▸ Page excerpt:
++++++

Just think of me as being the friend who you trust enough to lean over, smile real big, and whisper "Do I have anything in my teeth?" I WILL tell you if there is broccoli, spinach, pepper, or anything else


----------



## Anne Victory (Jul 29, 2010)

LMAO  Girl, there are so many come-backs that crossed my mind.  Sadly, none of them safe for mixed company.  It's a shame you don't live in Louisiana - margaritas would be on me tonight   We'd drag Scarlet and Gretchen with us


----------



## Anne Victory (Jul 29, 2010)

's okay, I'll make do   And if you ever do come to N. Louisiana the offer of margaritas stands


----------



## Anne Victory (Jul 29, 2010)

No margaritas for me tonight - trying to finish my author report.  I don't even want to think about what grade I'd get if I finished it while hopped up on the ta-kill-ya


----------



## MKC (Feb 10, 2011)

Just want to add my two cents--or should I say $27? I'm a newbie and Arkali took me on, waded through 115K words, and found 27 oopses that two editors hadn't! Not to mention she pointed out her reaction to one particular scene...which had me rewriting it to prevent readers from throwing their Kindles against the wall. Worth every penny and more.


----------



## Anne Victory (Jul 29, 2010)

Awww, thanks   I'm blushing over here 

If anyone needs Oops Detection, feel free to shoot me an email


----------



## Anne Victory (Jul 29, 2010)

++++++

▸ Exercise tasks:
1 – Rewrite the part of the forum thread between "Just want to" and "penny and more.", inclusive, replacing "Kindles" with "e-readers".
2 – According to the forum thread, why did MKC rewrite one particular scene?

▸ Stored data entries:
++++++

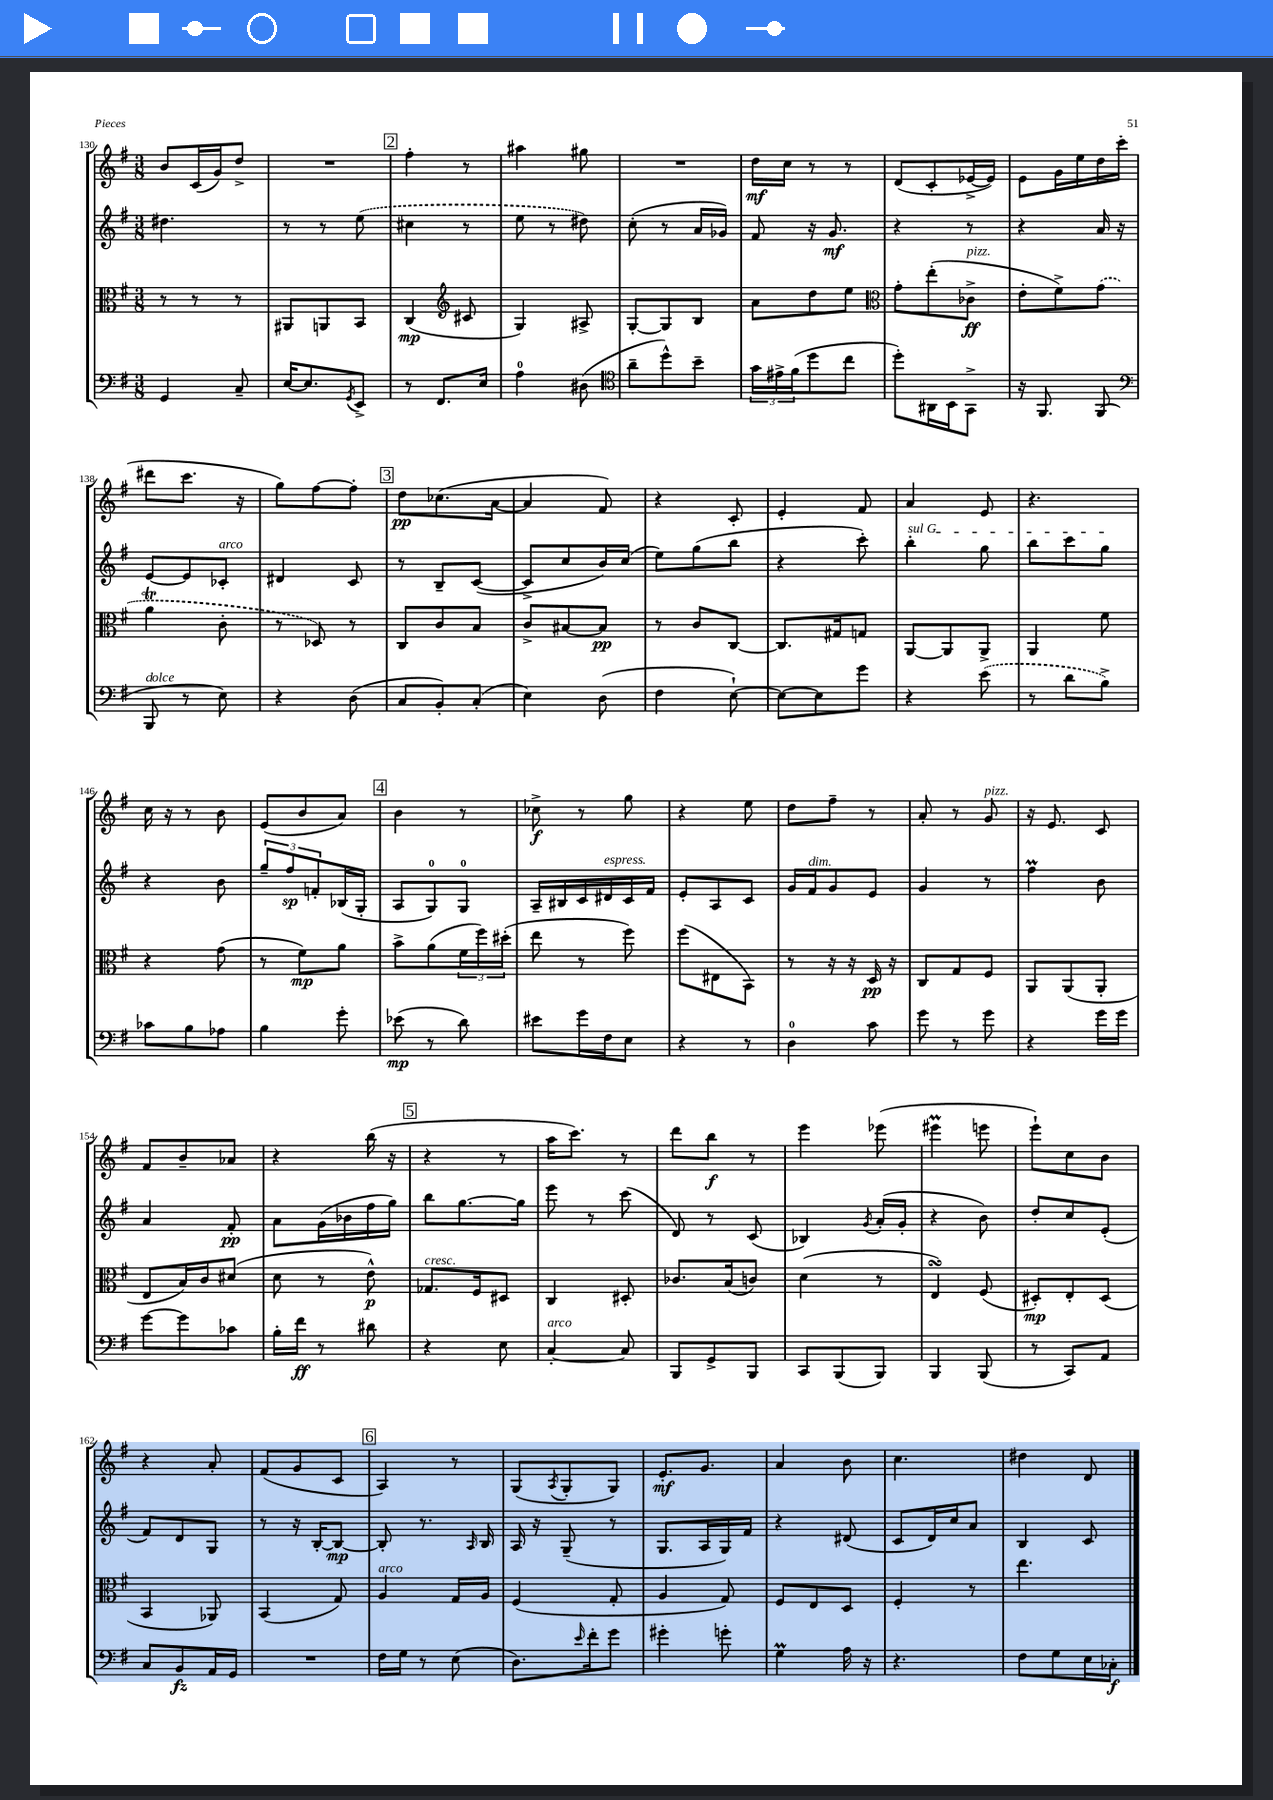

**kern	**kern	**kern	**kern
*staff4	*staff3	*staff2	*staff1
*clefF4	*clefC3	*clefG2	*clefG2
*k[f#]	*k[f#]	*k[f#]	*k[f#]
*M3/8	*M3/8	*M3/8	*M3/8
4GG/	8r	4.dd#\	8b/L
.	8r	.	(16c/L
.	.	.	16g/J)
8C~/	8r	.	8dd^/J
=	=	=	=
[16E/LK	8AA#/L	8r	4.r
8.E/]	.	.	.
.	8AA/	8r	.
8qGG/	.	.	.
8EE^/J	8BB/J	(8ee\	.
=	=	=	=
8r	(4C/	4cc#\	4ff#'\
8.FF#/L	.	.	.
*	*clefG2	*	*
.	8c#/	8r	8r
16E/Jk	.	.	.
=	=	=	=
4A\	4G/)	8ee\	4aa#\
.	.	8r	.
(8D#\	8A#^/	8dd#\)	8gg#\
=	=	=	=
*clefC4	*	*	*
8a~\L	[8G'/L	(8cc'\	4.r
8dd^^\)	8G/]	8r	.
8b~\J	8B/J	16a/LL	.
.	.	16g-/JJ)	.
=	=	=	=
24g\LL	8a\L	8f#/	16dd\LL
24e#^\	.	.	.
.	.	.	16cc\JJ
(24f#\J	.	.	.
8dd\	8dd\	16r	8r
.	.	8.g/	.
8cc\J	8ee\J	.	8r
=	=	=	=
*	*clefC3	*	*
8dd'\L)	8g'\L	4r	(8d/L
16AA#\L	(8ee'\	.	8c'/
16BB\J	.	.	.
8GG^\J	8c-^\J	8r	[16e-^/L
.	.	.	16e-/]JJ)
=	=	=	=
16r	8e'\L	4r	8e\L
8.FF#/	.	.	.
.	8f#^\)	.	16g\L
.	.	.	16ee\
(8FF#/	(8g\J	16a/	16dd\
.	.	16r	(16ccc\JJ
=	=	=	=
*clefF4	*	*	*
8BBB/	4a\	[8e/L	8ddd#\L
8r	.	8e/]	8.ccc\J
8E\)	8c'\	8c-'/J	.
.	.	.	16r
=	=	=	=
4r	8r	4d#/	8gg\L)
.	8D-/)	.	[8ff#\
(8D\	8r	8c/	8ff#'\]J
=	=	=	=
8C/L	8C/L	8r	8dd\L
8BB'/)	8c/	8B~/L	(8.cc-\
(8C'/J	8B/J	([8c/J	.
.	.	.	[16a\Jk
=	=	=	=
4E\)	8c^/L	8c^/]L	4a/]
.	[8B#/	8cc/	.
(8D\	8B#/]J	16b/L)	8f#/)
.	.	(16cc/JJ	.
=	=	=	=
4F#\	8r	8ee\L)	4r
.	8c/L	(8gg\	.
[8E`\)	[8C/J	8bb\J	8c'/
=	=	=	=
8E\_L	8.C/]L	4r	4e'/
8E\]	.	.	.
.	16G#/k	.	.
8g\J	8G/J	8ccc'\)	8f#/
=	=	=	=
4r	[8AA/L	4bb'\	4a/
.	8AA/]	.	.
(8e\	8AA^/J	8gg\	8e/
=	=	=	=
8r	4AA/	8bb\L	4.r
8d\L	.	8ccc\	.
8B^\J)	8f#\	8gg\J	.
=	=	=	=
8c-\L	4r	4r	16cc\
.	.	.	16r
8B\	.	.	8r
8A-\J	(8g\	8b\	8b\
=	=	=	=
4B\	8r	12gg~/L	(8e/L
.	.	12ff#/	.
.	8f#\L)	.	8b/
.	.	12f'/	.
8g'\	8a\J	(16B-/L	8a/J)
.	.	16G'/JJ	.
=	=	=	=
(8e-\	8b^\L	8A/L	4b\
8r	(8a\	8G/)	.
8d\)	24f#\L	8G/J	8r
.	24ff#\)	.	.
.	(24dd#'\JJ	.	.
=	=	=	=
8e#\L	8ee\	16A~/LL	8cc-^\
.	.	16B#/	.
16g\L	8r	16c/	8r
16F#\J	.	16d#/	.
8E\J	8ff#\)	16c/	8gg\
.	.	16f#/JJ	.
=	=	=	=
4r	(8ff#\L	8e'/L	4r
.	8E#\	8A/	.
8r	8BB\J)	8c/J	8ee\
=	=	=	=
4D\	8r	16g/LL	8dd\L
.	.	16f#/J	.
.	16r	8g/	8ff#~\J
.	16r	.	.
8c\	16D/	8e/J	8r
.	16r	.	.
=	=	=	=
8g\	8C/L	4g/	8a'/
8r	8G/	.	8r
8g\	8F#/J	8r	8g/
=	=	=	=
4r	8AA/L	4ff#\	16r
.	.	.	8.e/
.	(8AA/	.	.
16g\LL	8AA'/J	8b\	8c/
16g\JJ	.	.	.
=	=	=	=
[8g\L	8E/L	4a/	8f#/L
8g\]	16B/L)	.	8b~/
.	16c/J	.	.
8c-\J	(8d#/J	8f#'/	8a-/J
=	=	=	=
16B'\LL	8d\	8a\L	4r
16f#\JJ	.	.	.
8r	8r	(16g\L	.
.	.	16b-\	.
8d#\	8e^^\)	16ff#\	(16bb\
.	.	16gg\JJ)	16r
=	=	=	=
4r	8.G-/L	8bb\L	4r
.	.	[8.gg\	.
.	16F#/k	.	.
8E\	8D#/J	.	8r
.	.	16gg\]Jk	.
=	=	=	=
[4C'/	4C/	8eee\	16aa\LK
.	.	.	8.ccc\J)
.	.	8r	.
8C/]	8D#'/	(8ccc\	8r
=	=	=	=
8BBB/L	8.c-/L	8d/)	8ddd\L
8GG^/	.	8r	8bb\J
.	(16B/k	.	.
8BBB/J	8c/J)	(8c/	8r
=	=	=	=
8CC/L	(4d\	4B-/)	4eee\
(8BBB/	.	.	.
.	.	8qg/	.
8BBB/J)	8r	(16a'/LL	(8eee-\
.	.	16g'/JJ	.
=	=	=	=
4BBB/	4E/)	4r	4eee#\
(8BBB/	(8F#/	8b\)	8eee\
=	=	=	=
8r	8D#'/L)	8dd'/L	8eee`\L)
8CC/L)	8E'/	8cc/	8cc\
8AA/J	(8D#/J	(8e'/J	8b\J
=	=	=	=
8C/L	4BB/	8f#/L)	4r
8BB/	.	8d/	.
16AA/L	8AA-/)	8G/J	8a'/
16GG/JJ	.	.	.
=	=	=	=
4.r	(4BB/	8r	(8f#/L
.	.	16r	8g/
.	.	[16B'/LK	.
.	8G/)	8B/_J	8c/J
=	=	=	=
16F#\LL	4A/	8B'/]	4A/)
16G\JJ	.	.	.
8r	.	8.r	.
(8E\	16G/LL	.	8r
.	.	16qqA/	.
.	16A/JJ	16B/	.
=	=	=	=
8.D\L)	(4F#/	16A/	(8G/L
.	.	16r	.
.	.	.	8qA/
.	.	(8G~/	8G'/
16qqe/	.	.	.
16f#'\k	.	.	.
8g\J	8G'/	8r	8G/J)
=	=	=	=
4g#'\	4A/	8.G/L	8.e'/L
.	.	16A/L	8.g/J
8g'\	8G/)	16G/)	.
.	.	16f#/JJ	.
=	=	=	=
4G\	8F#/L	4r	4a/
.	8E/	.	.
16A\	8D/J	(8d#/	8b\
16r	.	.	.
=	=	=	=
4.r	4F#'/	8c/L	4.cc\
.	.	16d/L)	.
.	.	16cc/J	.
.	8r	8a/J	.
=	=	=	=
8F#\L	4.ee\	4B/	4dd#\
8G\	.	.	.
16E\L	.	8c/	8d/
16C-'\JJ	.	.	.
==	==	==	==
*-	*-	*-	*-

++++++

▸ Answers:
1 –
Just want to add my two cents--or should I say $27? I'm a newbie and Arkali took me on, waded through 115K words, and found 27 oopses that two editors hadn't! Not to mention she pointed out her reaction to one particular scene...which had me rewriting it to prevent readers from throwing their e-readers against the wall. Worth every penny and more.

2 – Arkali pointed out her reaction to that scene. MKC then rewrote it to keep readers from throwing their Kindles against the wall.